Norway has grown so fed up with the environmental damage of in-ocean fish farms that it stopped auctioning them off in 2014. It has been giving out licences for free to set up on land. That represents a subsidy of $9- to $12-million dollars based on the auction price.
Note that Norway has long had a speculative market in the licences themselves with purchasers turning around and selling them for millions in profits. Kjersti Sandvik's book, Under the Surface, from Gyldendal, details this period. The price of licences reflects that fish farms are a licence to print money, averaging 23- to 25-% profit. At the same time, fish farms are susceptible to many calamities that wipe them out. That is why the industry is a boom/bust one, with the accumulation of the biggest lasting as a cartel, the smallest who can't weather storms, collapsing.
Only new ideas that separate farmed fish from the the ocean are being considered. Here is a good review article: http://salmonbusiness.com/deadline-day-for-bold-marine-concepts/. The deadline day was Nov 17, 2017.
You will note, however, that while proponents talk about sequestering fish from the environment, it is more about making more money, than downstream damage, like sewage, that fish farms don't pay for. Marine Harvest says its egg prevents lice and escapes, it only started 'suggesting' it might do something about sewage, in the above post, three years after Norway stopped auctioning in-ocean licences. Hmm.

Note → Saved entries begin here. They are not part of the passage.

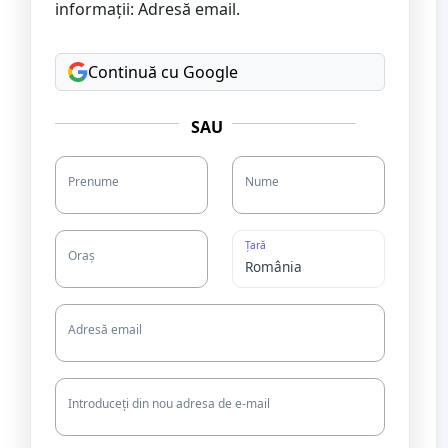
informații: Adresă email.
Continuă cu Google
SAU
Prenume
Nume
Țară
Oraș
Adresă email
Introduceți din nou adresa de e-mail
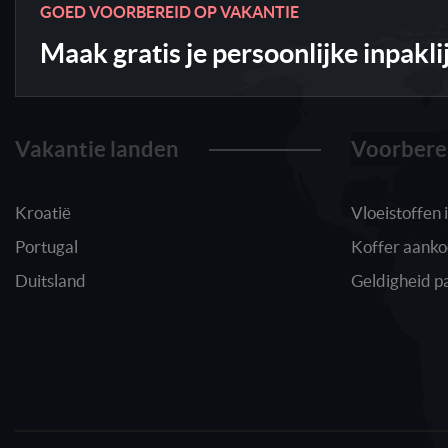
GOED VOORBEREID OP VAKANTIE
Maak gratis je persoonlijke inpakli
Vakantie landen
Voorbere
Kroatië
Vloeistoffen
Portugal
Koffer aank
Duitsland
Geldigheid p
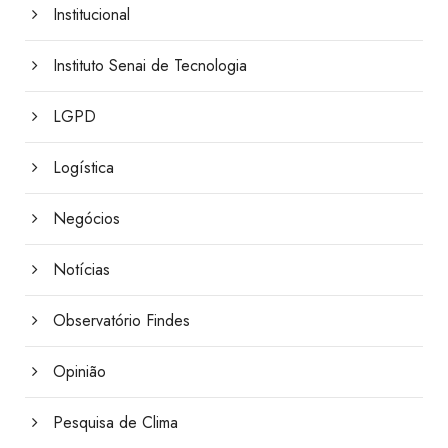
Institucional
Instituto Senai de Tecnologia
LGPD
Logística
Negócios
Notícias
Observatório Findes
Opinião
Pesquisa de Clima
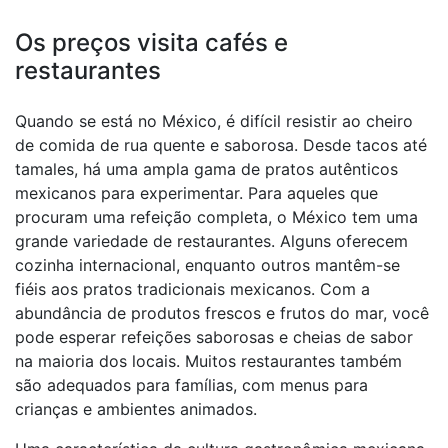
Os preços visita cafés e
restaurantes
Quando se está no México, é difícil resistir ao cheiro
de comida de rua quente e saborosa. Desde tacos até
tamales, há uma ampla gama de pratos autênticos
mexicanos para experimentar. Para aqueles que
procuram uma refeição completa, o México tem uma
grande variedade de restaurantes. Alguns oferecem
cozinha internacional, enquanto outros mantêm-se
fiéis aos pratos tradicionais mexicanos. Com a
abundância de produtos frescos e frutos do mar, você
pode esperar refeições saborosas e cheias de sabor
na maioria dos locais. Muitos restaurantes também
são adequados para famílias, com menus para
crianças e ambientes animados.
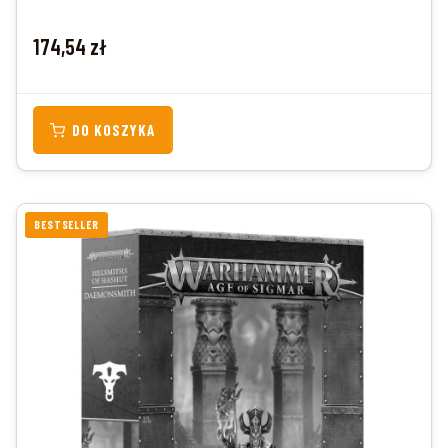
Cena
174,54 zł
DO KOSZYKA
BESTSELLER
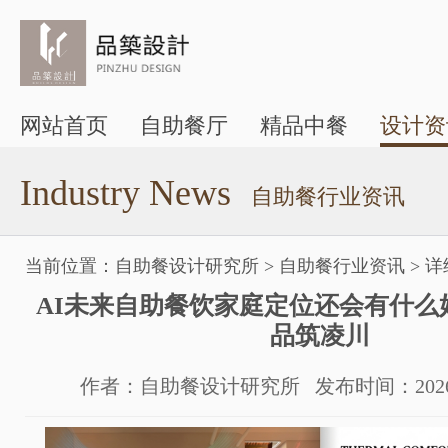
网站首页
自助餐厅
精品中餐
设计资
Industry News
自助餐行业资讯
当前位置：
自助餐设计研究所
>
自助餐行业资讯
>
详
AI未来自助餐饮家庭定位还会有什么好
品筑凌川
作者：自助餐设计研究所 发布时间：2026-05-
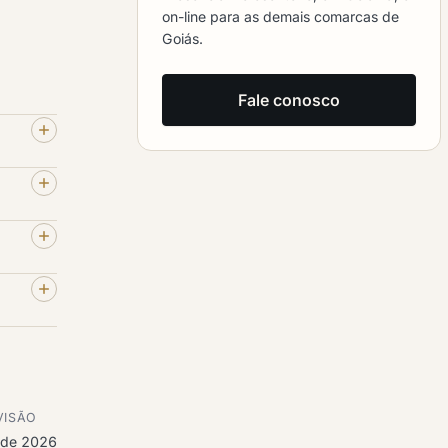
on-line para as demais comarcas de
Goiás.
Fale conosco
VISÃO
o de 2026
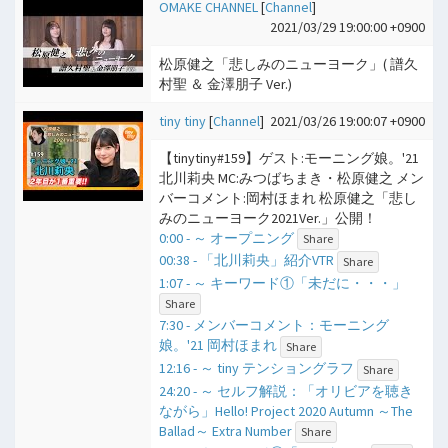
OMAKE CHANNEL
[
Channel
]
2021/03/29 19:00:00 +0900
松原健之「悲しみのニューヨーク」( 譜久
村聖 ＆ 金澤朋子 Ver.)
tiny tiny
[
Channel
]
2021/03/26 19:00:07 +0900
【tinytiny#159】ゲスト:モーニング娘。'21
北川莉央 MC:みつばちまき・松原健之 メン
バーコメント:岡村ほまれ 松原健之「悲し
みのニューヨーク2021Ver.」公開！
0:00 - ​～ オープニング
Share
00:38 - 「北川莉央」紹介VTR
Share
1:07 - ​～ キーワード①「未だに・・・」
Share
7:30 - メンバーコメント：モーニング
娘。'21 岡村ほまれ
Share
12:16 - ​～ tiny テンショングラフ
Share
24:20 - ​～ セルフ解説：「オリビアを聴き
ながら」Hello! Project 2020 Autumn ～The
Ballad～ Extra Number
Share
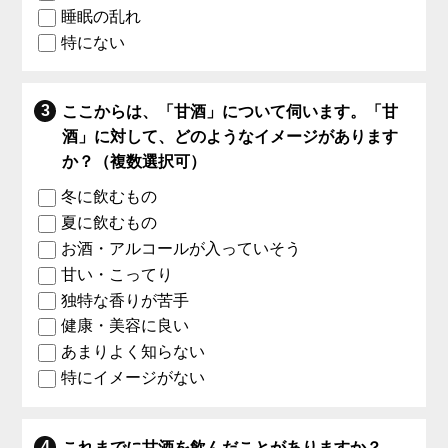
睡眠の乱れ
特にない
ここからは、「甘酒」について伺います。「甘
酒」に対して、どのようなイメージがあります
か？（複数選択可）
冬に飲むもの
夏に飲むもの
お酒・アルコールが入っていそう
甘い・こってり
独特な香りが苦手
健康・美容に良い
あまりよく知らない
特にイメージがない
これまでに甘酒を飲んだことがありますか？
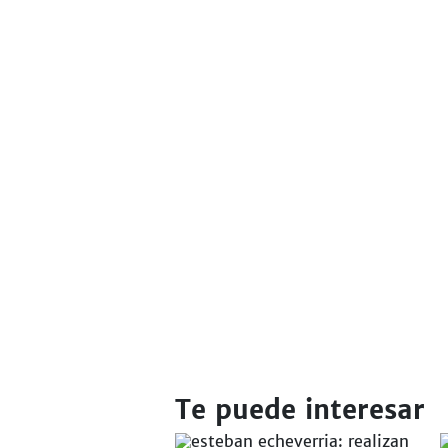
Te puede interesar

Note in the diagrams of the five in this article that you are looking right through some, as in sewage/disease/feed direct to the environment.
And these include the Havfarm concept which is about massive increases in stock in flow through containers, that are mega-farms offshore where they can release there sewage, etc. in a place where the public won't complain. Sorry, it's straight forward to be cynical when the text for these things are long on how big they are and the money to be made, but short on everything else.